Time is divided into “before The Accident” and “after a The Accident”.
There are so many things around the house that remind me of Andrew and my other grown, living children. Pictures, toys, books. I have many joyful memories for which I am grateful. But each brings on a pang of sorrow for things that will never be…My four boys will never be together in another photo. Andrew will not dance with Margaret at her wedding. Andrew’s ballet shoes will never be worn again. His nephews will never hear his loud, joyous laugh. I won’t hear him as he challenges his brother to another game of Madden. I won’t come home to hear him singing the latest play score, or reading lines, or singing Johnny Cash. His voice and laugh are silent here on earth.
When we travel, I see advertisements for live theater shows and immediately think of him. We passed a group of guys playing frisbee and I thought of how he loved to play. Billboards with classical dancers bring images of him on stage. Certain songs in church remind me of seeing him worship.

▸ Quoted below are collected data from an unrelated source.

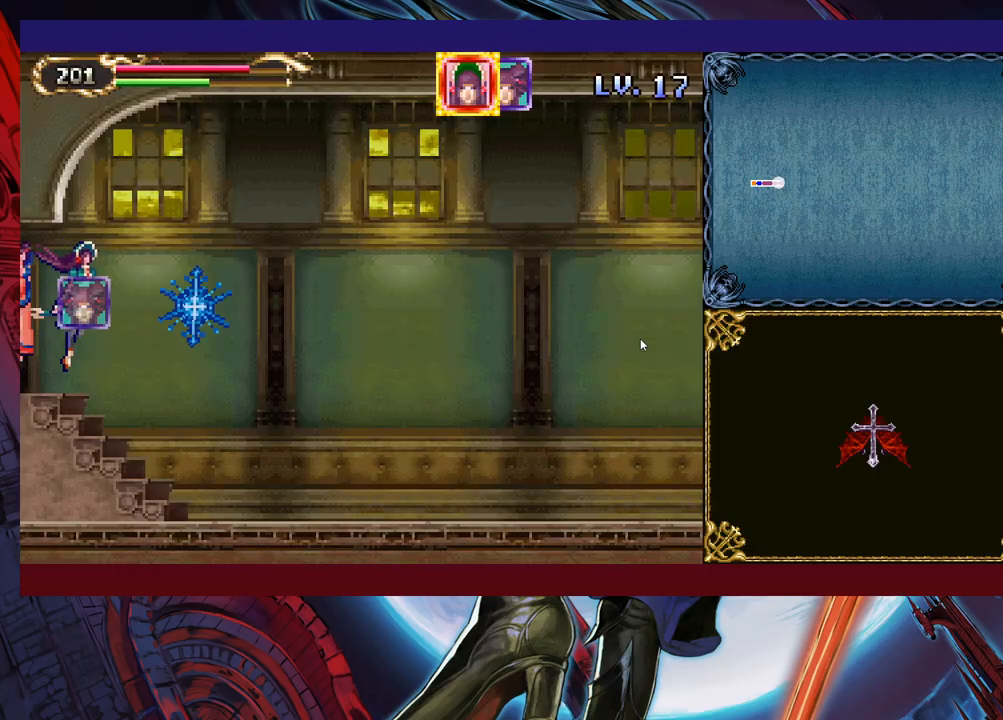
{"buttons": [], "left_stick": "down-right", "right_stick": "center", "events": []}
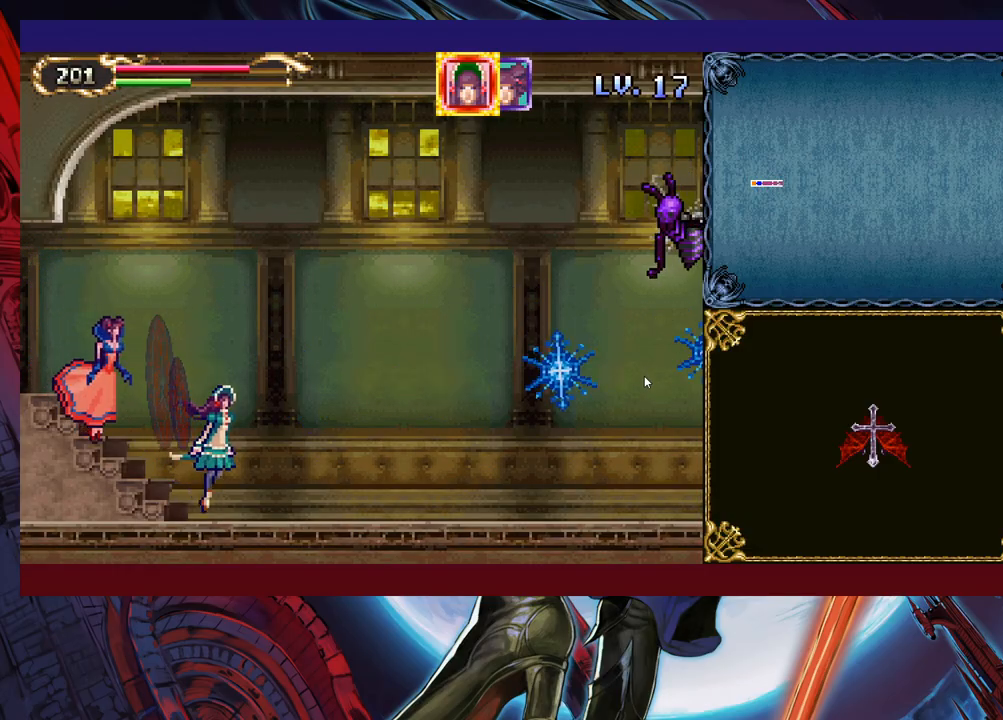
{"buttons": [], "left_stick": "down-right", "right_stick": "center", "events": []}
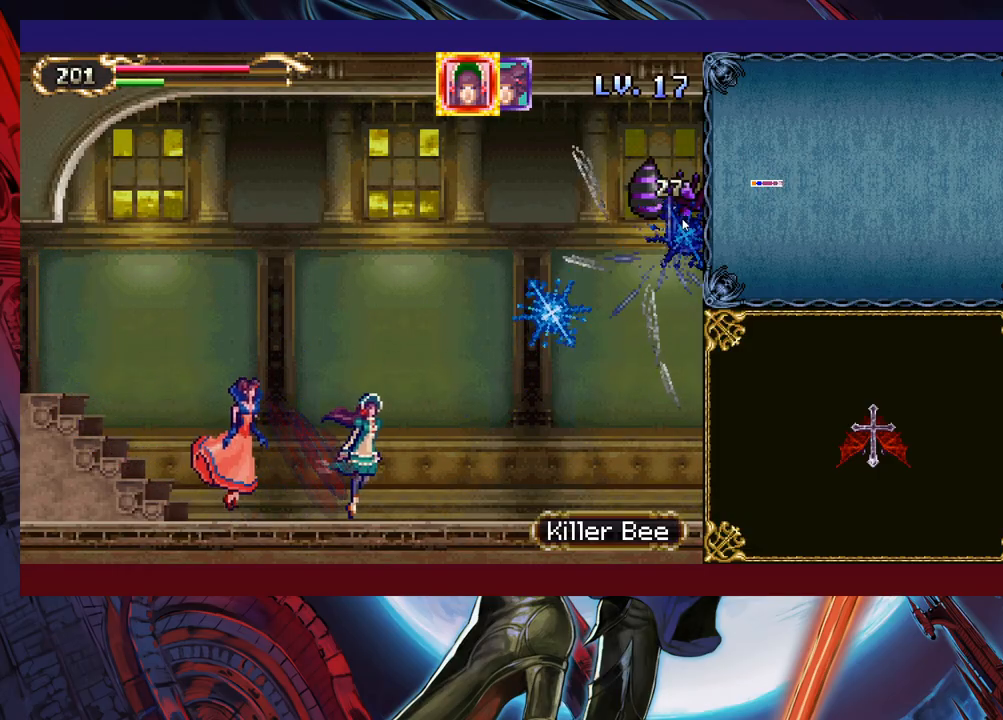
{"buttons": [], "left_stick": "down-right", "right_stick": "center", "events": []}
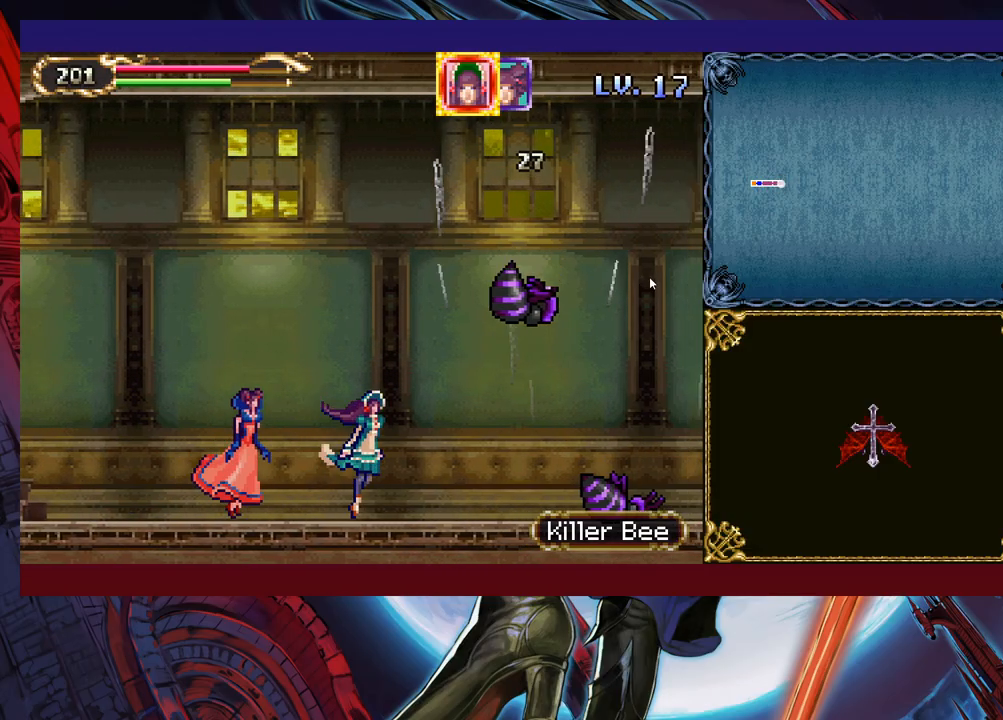
{"buttons": [], "left_stick": "down-right", "right_stick": "center", "events": []}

Graduations and weddings cause me to think of what he missed. So many of his friends are moving on to great jobs, careers, grad schools, pursuing auditions and trying out for tv shows! Things he would have loved doing.

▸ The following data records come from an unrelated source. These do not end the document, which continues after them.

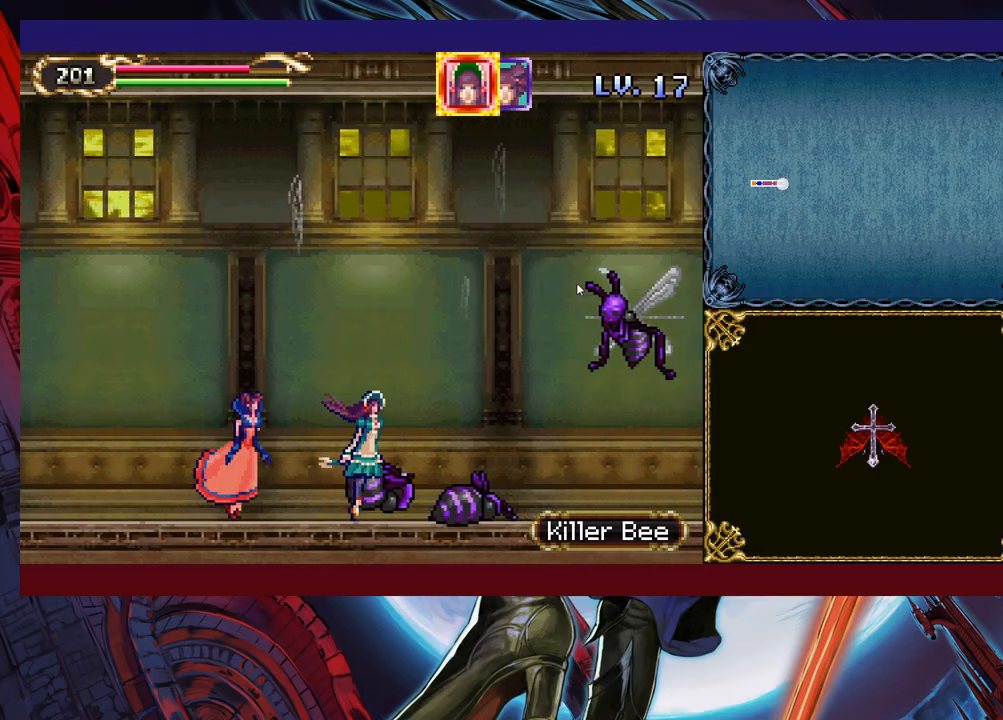
{"buttons": [], "left_stick": "down-right", "right_stick": "center", "events": []}
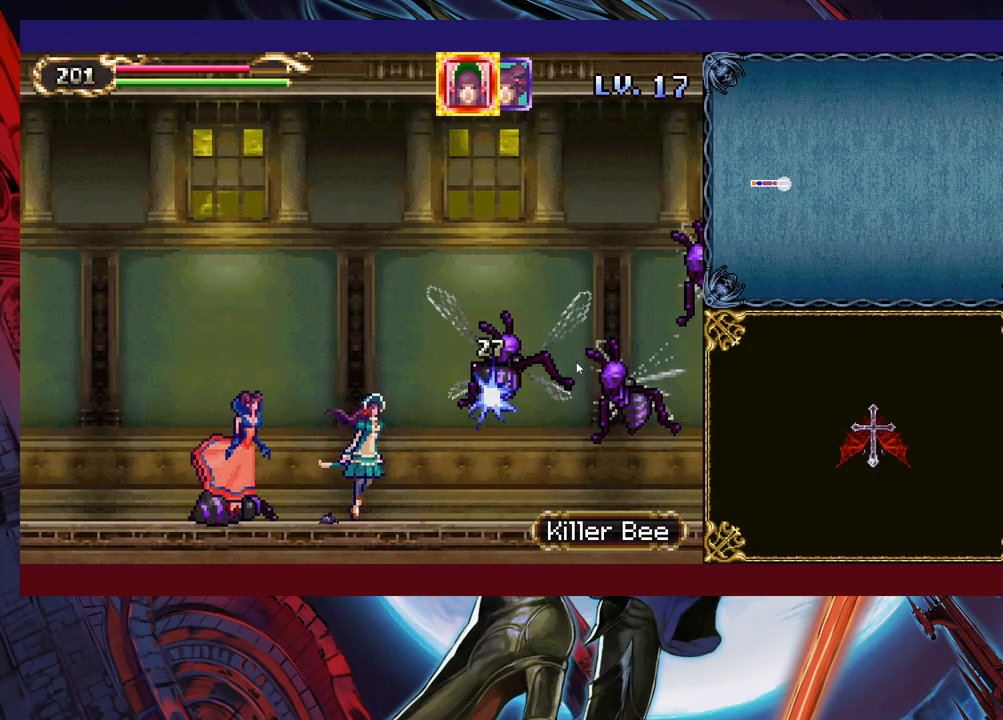
{"buttons": [], "left_stick": "down-right", "right_stick": "center", "events": []}
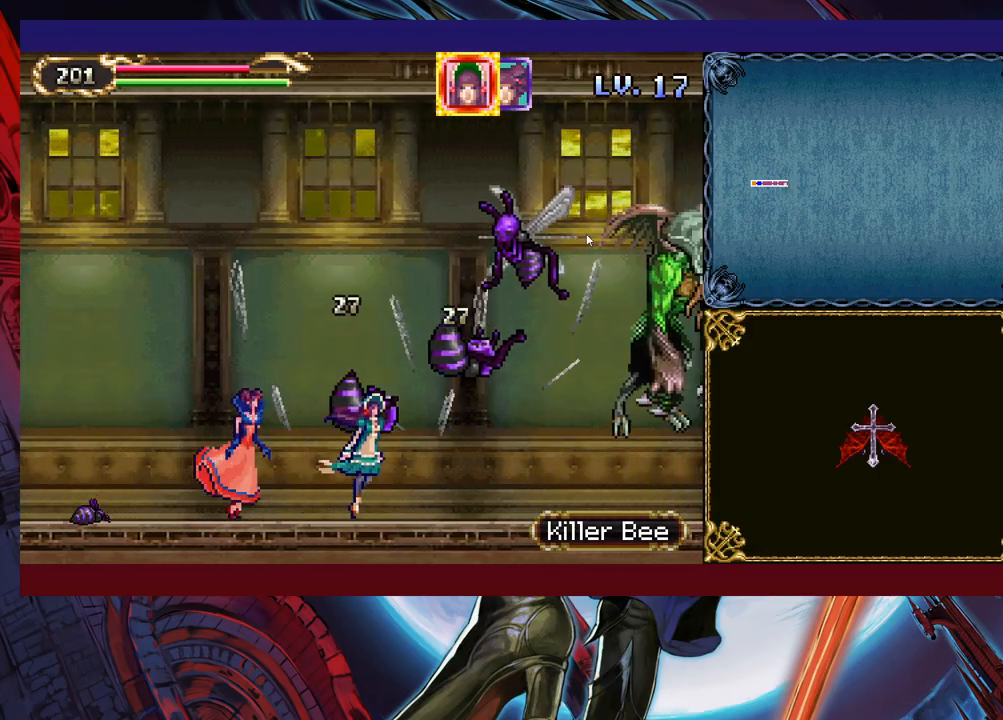
{"buttons": [], "left_stick": "down-right", "right_stick": "center", "events": []}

I find great joy in things around me, in friends, live theater, traveling and my family. I laugh and play and ride my bike. I love and live! I have joy!
But…This event changed me…I wear an overcoat of grief.
All. The. Time.
And sometimes it is very heavy.
At times, grief hits me in the gut. Other times I am just a bit sad.
Sometimes I find it hard to do simple things like go to grocery store. Andrew worked there for three years as a cashier. I miss seeing him behind the register. I know he wouldn’t be there anyway; he would off at school. But, somehow, my memory of him at the store is frozen in time. I have difficulty going to plays at our local theater. I still support the local arts in many ways, but there is always a heaviness when I enter the theater. It takes much effort for me. So I have started going to events at other venues.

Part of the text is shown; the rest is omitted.